Baudouin Christophe, Myers Jonathan S, Van Tassel Sarah H, Goyal Nina A, Martinez-de-la-Casa Jose, Ng Alvin, Evans Jennifer S
AI Summary
A review of glaucoma patients on prostaglandin analogues found low adherence (44% at year 1) and persistence, decreasing over time. This highlights the value of procedural glaucoma treatments.
Abstract
Purpose
To systematically review, synthesize and quantify studies reporting patterns of adherence and persistence with prostaglandin analogues (PGAs) in order to comprehensively understand real-world treatment behavior among patients with glaucoma who are prescribed PGAs. These data can inform the decision between a glaucoma therapy based on either topical PGA medications or procedural PGA-based intervention.
Design
Systematic literature review (SLR) and meta-analysis (MA).
Methods
We updated a 2011 SLR using electronic database searches (MEDLINE, Embase and the Cochrane Database of Systematic Reviews [CDSR]), supplemented by hand searches of SLR and MA bibliographies. We included observational studies conducted in adult glaucoma patients treated with PGAs that reported objective measures of persistence or adherence. In addition to estimated rates of adherence and persistence, adherence among patients on any/unspecified PGA was characterized by mean MPR/PDC (medication possession ratio/proportion of days covered, where values >80% indicate good adherence). Duration of therapy was defined as the time period between initial therapy prescription and time of therapy discontinuation or switch.
Results
The SLR included 50 publications reporting on 47 unique studies and involving 961,000 patients. The subsequent MA included all but four studies which did not report the age distribution of patients. The mean proportion of patients on any/unspecified PGA who were adherent at Year 1 was 44% (95% CI: 31%-58%). Among patients on any/unspecified PGA, the mean MPR/PDC was 54% (95% CI: 38%-75%) at Year 1 and 60% at Year 2 (95% CI: 39%-94%). The mean proportion of patients on any/unspecified PGA who were persistent fell from 75% (95% CI: 66%-85%) at Month 6 to 31% (95% CI: 12%-55%) at Year 3, with a smaller decrease observed between Year 1 (56%; 95% CI: 45%-66%) and Year 2 (53%; 95% CI: 45%-62%), and a larger decrease between Years 2 and 3. The mean duration on therapy was 315.7 days (95% CI: 190.0%-441.5 days).
Conclusions
Suboptimal adherence and persistence with PGAs are common, with further decreases as duration lengthens. These findings may underscore the value of procedural glaucoma treatments that do not depend on daily patient engagement with topical medications.
MeSH Terms
Shields Classification
Key Concepts5
A systematic literature review and meta-analysis of 50 publications (47 unique studies, 961,000 patients) on prostaglandin analogues (PGAs) for glaucoma found that the mean proportion of patients on any/unspecified PGA who were adherent at Year 1 was 44% (95% CI: 31%-58%).

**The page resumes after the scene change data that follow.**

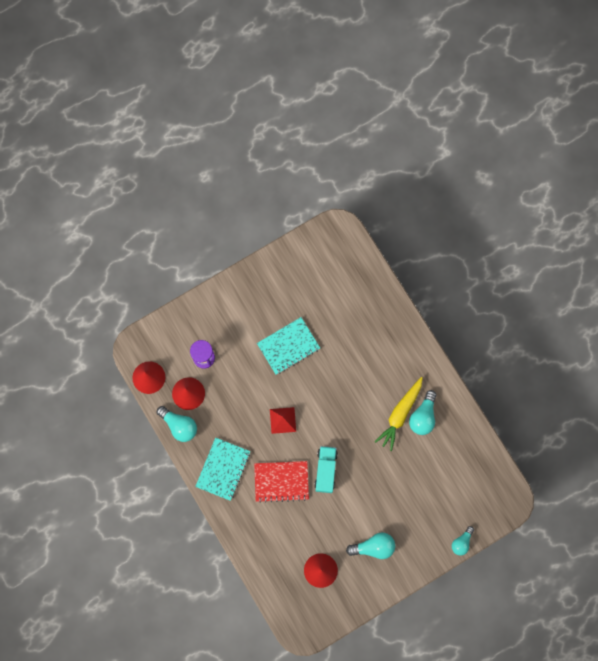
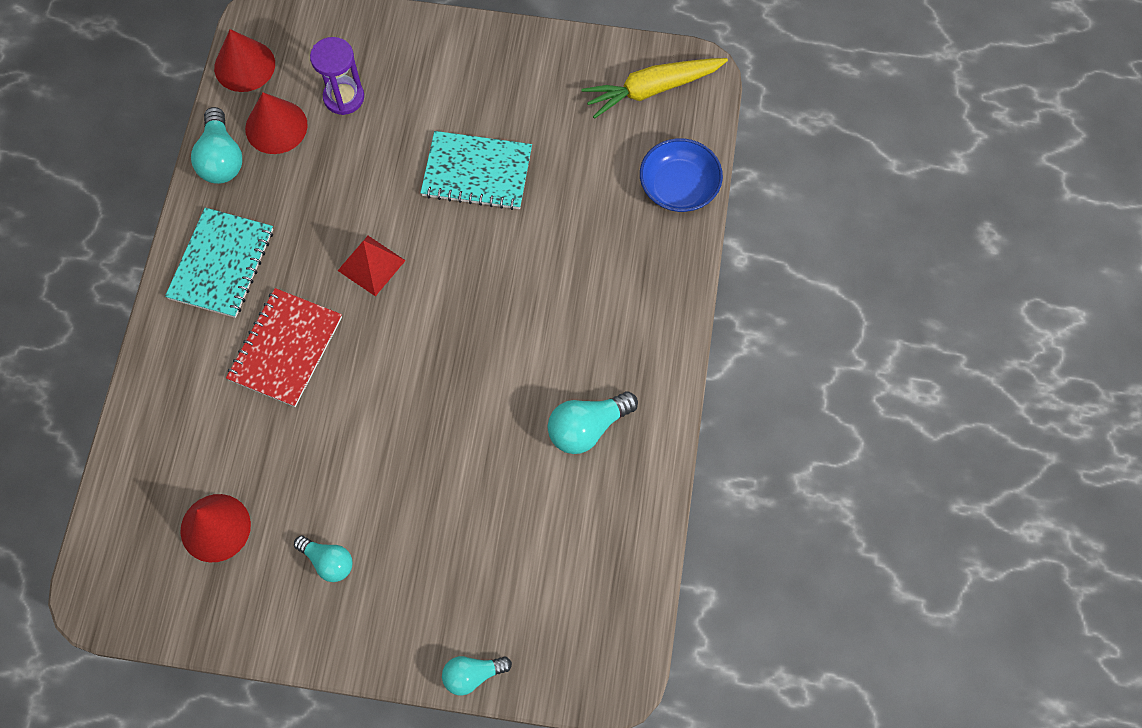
camera: 40 degrees right, 10 degrees down
turquoise notebook [195,437,251,501] -> turquoise notebook turned 45 degrees counterclockwise [165,208,273,318]
red notebook [254,461,309,503] -> red notebook turned 75 degrees clockwise [226,288,342,407]
turquoise truck [314,446,338,493] -> none
turquoise light bulb [346,532,395,559] -> turquoise light bulb [294,535,352,582], size x0.67
yellow carrot [375,377,423,451] -> yellow carrot moved to [581,58,728,119]
none -> blue bowl [640,138,723,212]

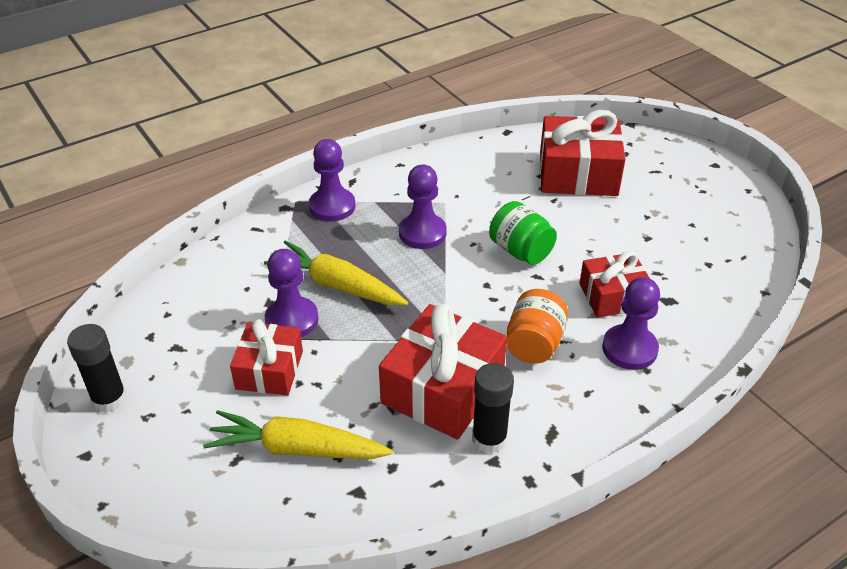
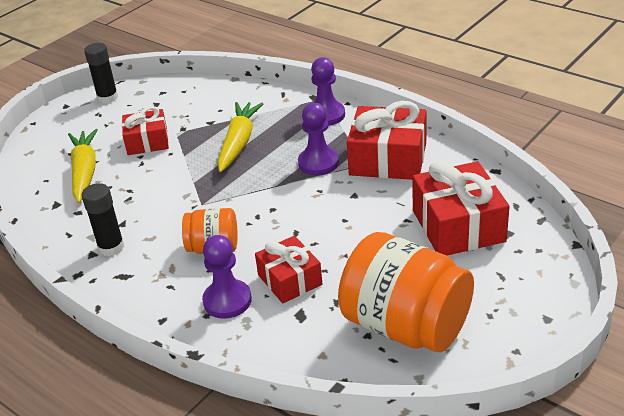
camera: 75 degrees right, 5 degrees down
purple pawn [265,249,318,337] -> none
red gift [379,304,507,440] -> red gift moved to [347,101,427,180]
green jar [489,201,557,265] -> none
none -> orange jar [338,232,474,352]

A systematic literature review and meta-analysis of 50 publications (47 unique studies, 961,000 patients) on prostaglandin analogues (PGAs) for glaucoma found that among patients on any/unspecified PGA, the mean Medication Possession Ratio/Proportion of Days Covered (MPR/PDC) was 54% (95% CI: 38%-75%) at Year 1 and 60% at Year 2 (95% CI: 39%-94%).
A systematic literature review and meta-analysis of 50 publications (47 unique studies, 961,000 patients) on prostaglandin analogues (PGAs) for glaucoma found that the mean proportion of patients on any/unspecified PGA who were persistent fell from 75% (95% CI: 66%-85%) at Month 6 to 31% (95% CI: 12%-55%) at Year 3.
A systematic literature review and meta-analysis of 50 publications (47 unique studies, 961,000 patients) on prostaglandin analogues (PGAs) for glaucoma found that the mean duration on therapy was 315.7 days (95% CI: 190.0%-441.5 days).
Suboptimal adherence and persistence with prostaglandin analogues (PGAs) for glaucoma are common, with further decreases as duration lengthens, underscoring the potential value of procedural glaucoma treatments that do not depend on daily patient engagement with topical medications.